Wednesday, August 15, 2012

Why Romney Chose Ryan

Kim Strassel
His running mate offers Romney the opportunity to explain to Americans that they have a choice between national stagnation and renewal.

Mitt Romney did much more this weekend than announce a running mate. He unveiled a significant change in strategy. The 2012 election is now a choice, not just a referendum.

Conservatives have spent much of this summer reassuring themselves. They've pointed out the extraordinary sums President Obama has thrown at crippling Mr. Romney. They've noted how ugly and brutal those attacks have been. They've comforted themselves that, for all the smears, Mr. Romney is within a few points of the incumbent in national tracking polls.
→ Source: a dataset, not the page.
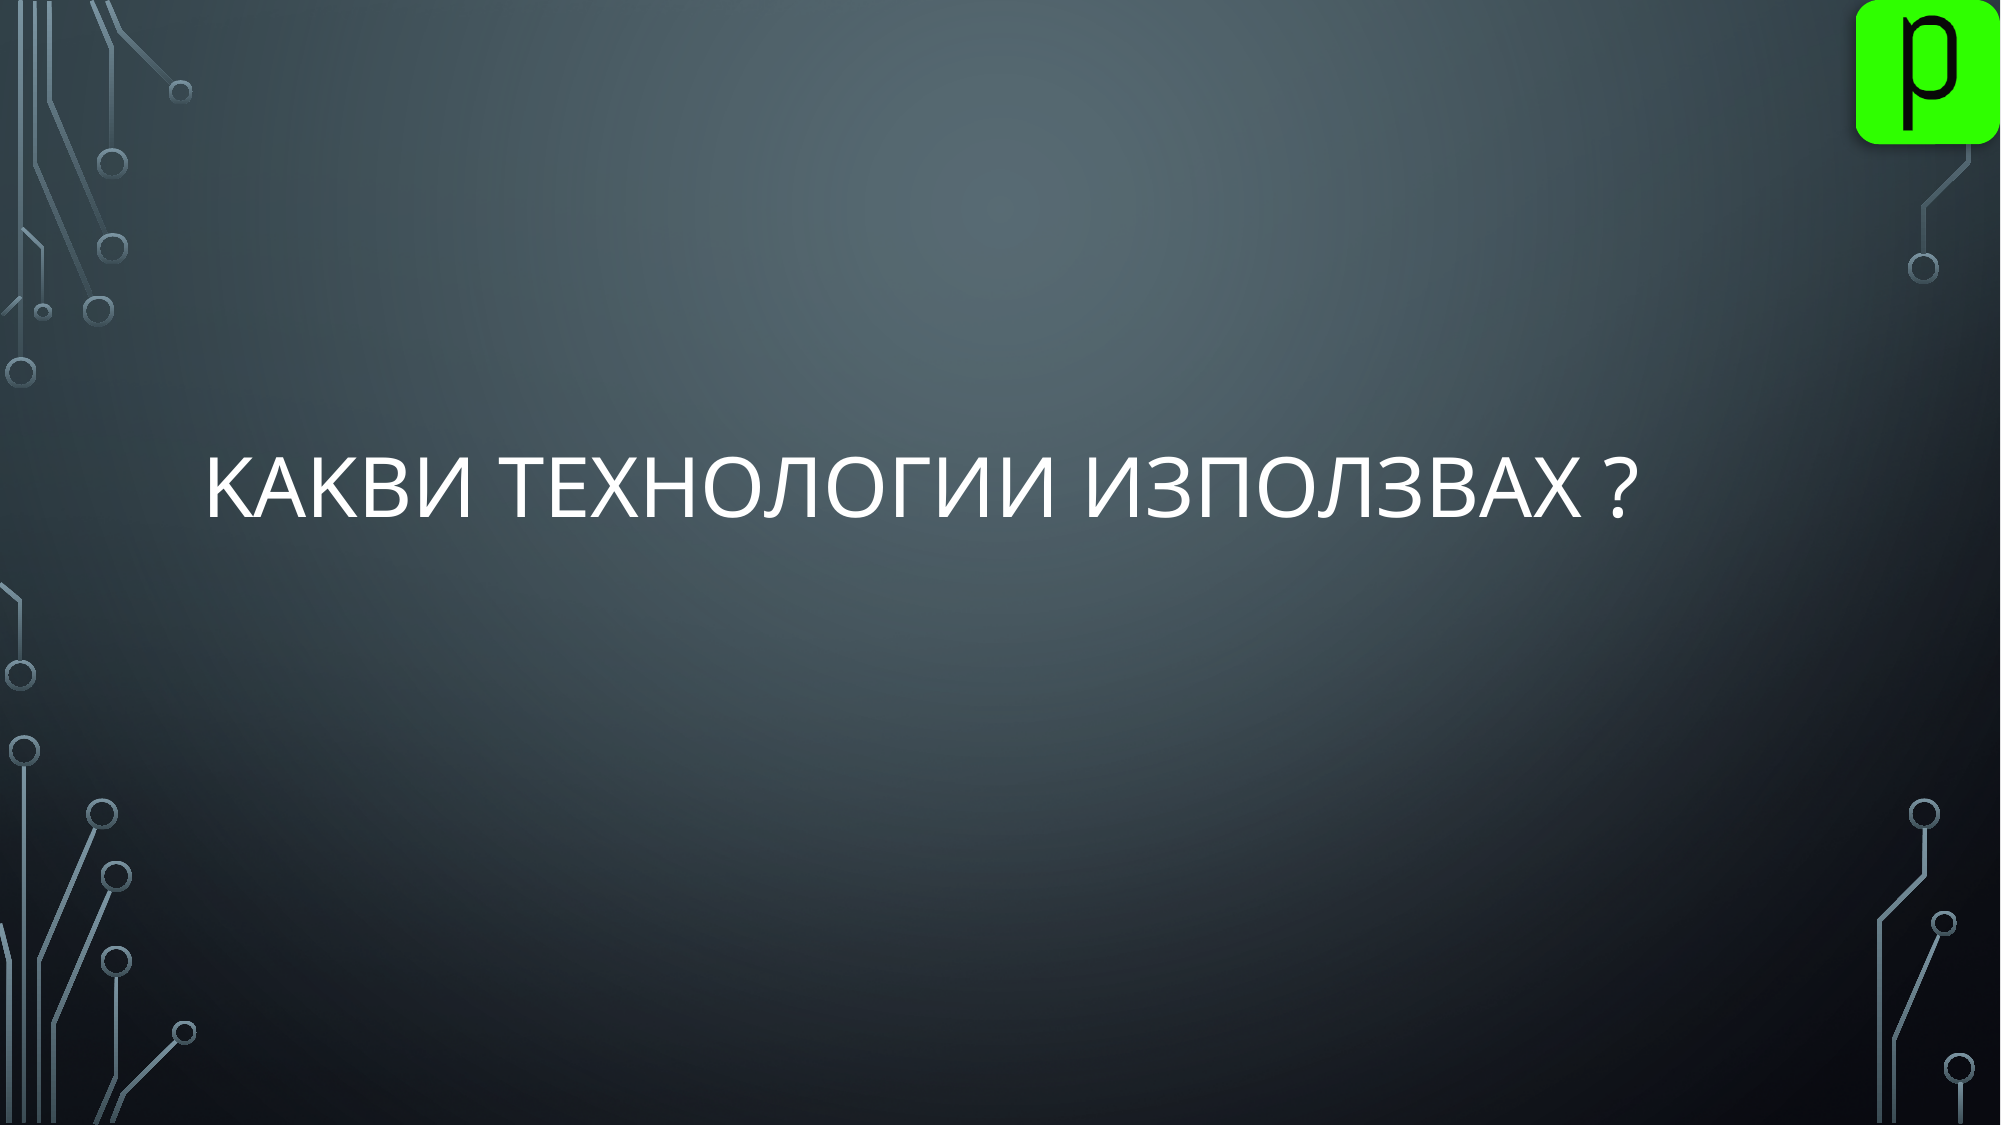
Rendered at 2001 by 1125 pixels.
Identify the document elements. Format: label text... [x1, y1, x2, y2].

picture [1854, 0, 2000, 145]
title Kakви технологии използвах ? [187, 369, 1813, 612]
Yet the same can be said on the other side. The economy is teetering, the deficit exploding, the nation unhappy with his signature legislation. Daily, Mr. Romney beats the White House with these failures. But he has barely moved the polling dial.

Mr. Romney's choice of House Budget Chairman Paul Ryan, one of the party's star reformers, is an attempt to break out of the stalemate, change the dynamic. It was foremost a shrewd acknowledgment on Mr. Romney's part that his path to the White House is going to take more than pointing out the obvious. He needs to run on bold ideas, as Mr. Ryan has, and convince Americans those ideas are the way to prosperity.
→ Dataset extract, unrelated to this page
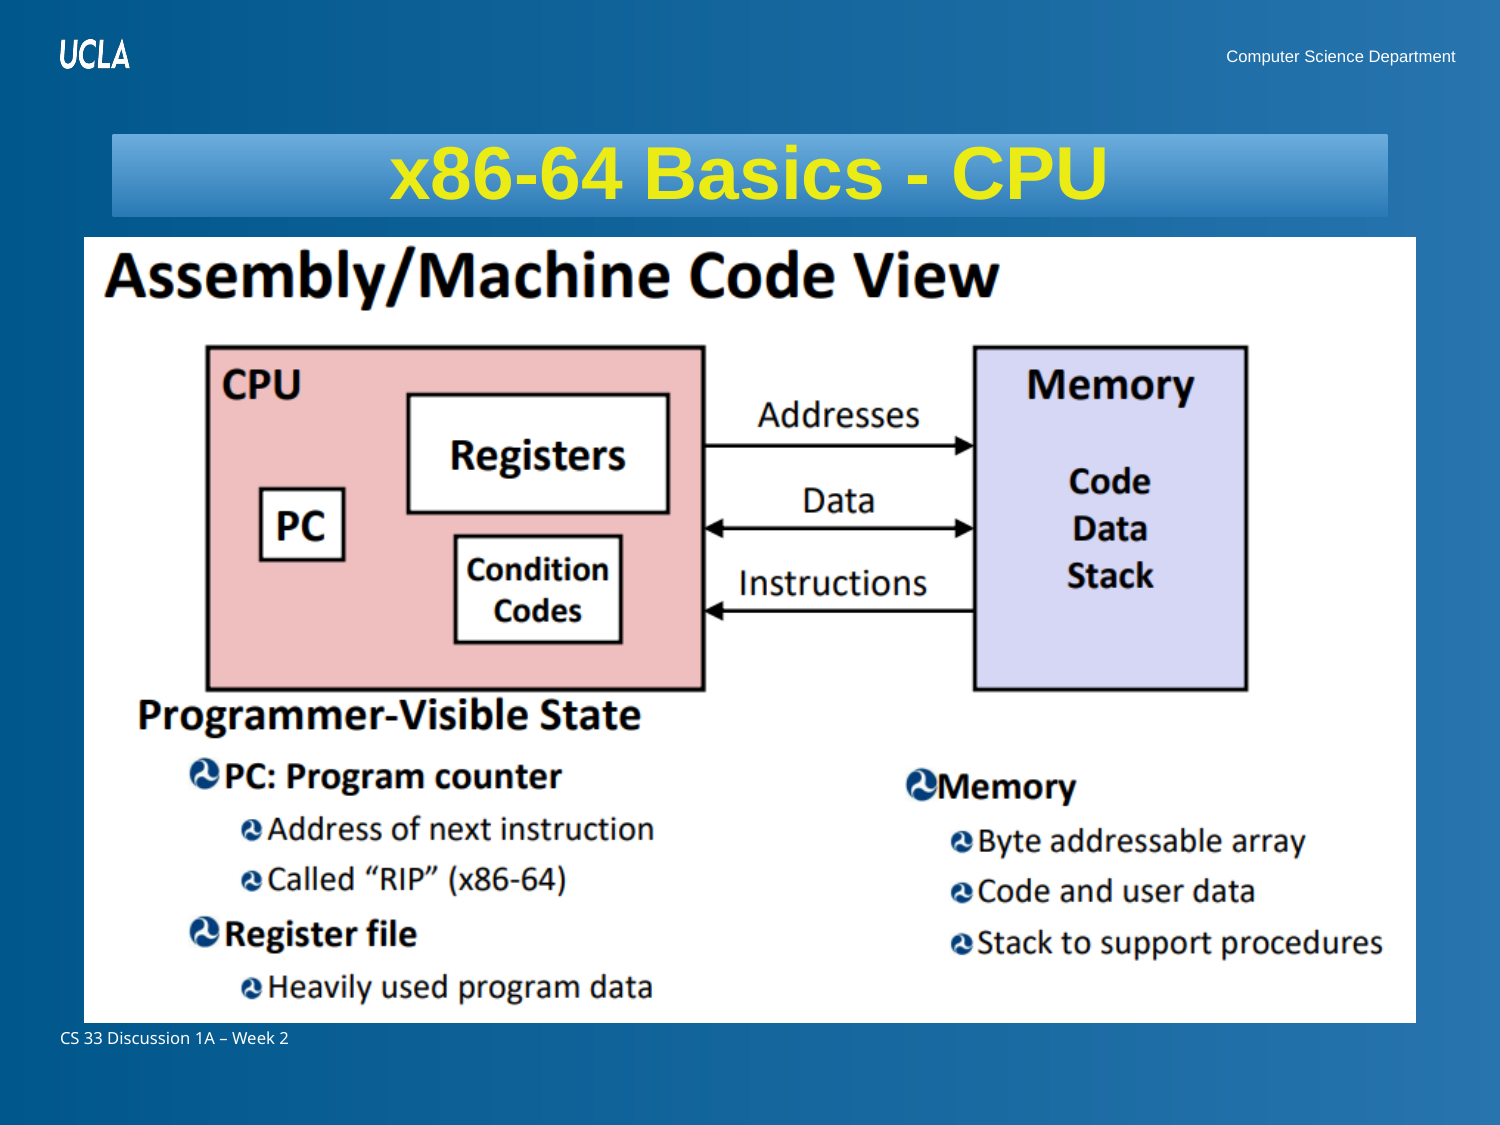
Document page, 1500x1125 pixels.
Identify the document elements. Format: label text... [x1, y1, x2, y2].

picture [84, 237, 1416, 1023]
picture [60, 38, 130, 69]
title x86-64 Basics - CPU [112, 134, 1388, 217]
In fairness, the Romney campaign had the elements in place. It's taken some time, but Mr. Romney today is sporting a fairly bold reform agenda, from his tax cuts to his Medicare reforms, to his vow to end ObamaCare. And the candidate has been dutifully repeating that this election is a choice between two very different futures for the country. Yet his policy and his words were largely lost amid his campaign's intense focus on the president.

Mr. Ryan provides the crucial shift in emphasis, the opportunity to go on offense. We will now have a focus on, and explanation of, the choice between stagnation and renewal. This is what Mr. Ryan excels at—not just crafting ideas, but explaining them in a positive and serious way. This ability is why the congressman—despite his supposedly extremist reform blueprint and budget (says the left)—has continued to win a district that in 2008 went for Mr. Obama.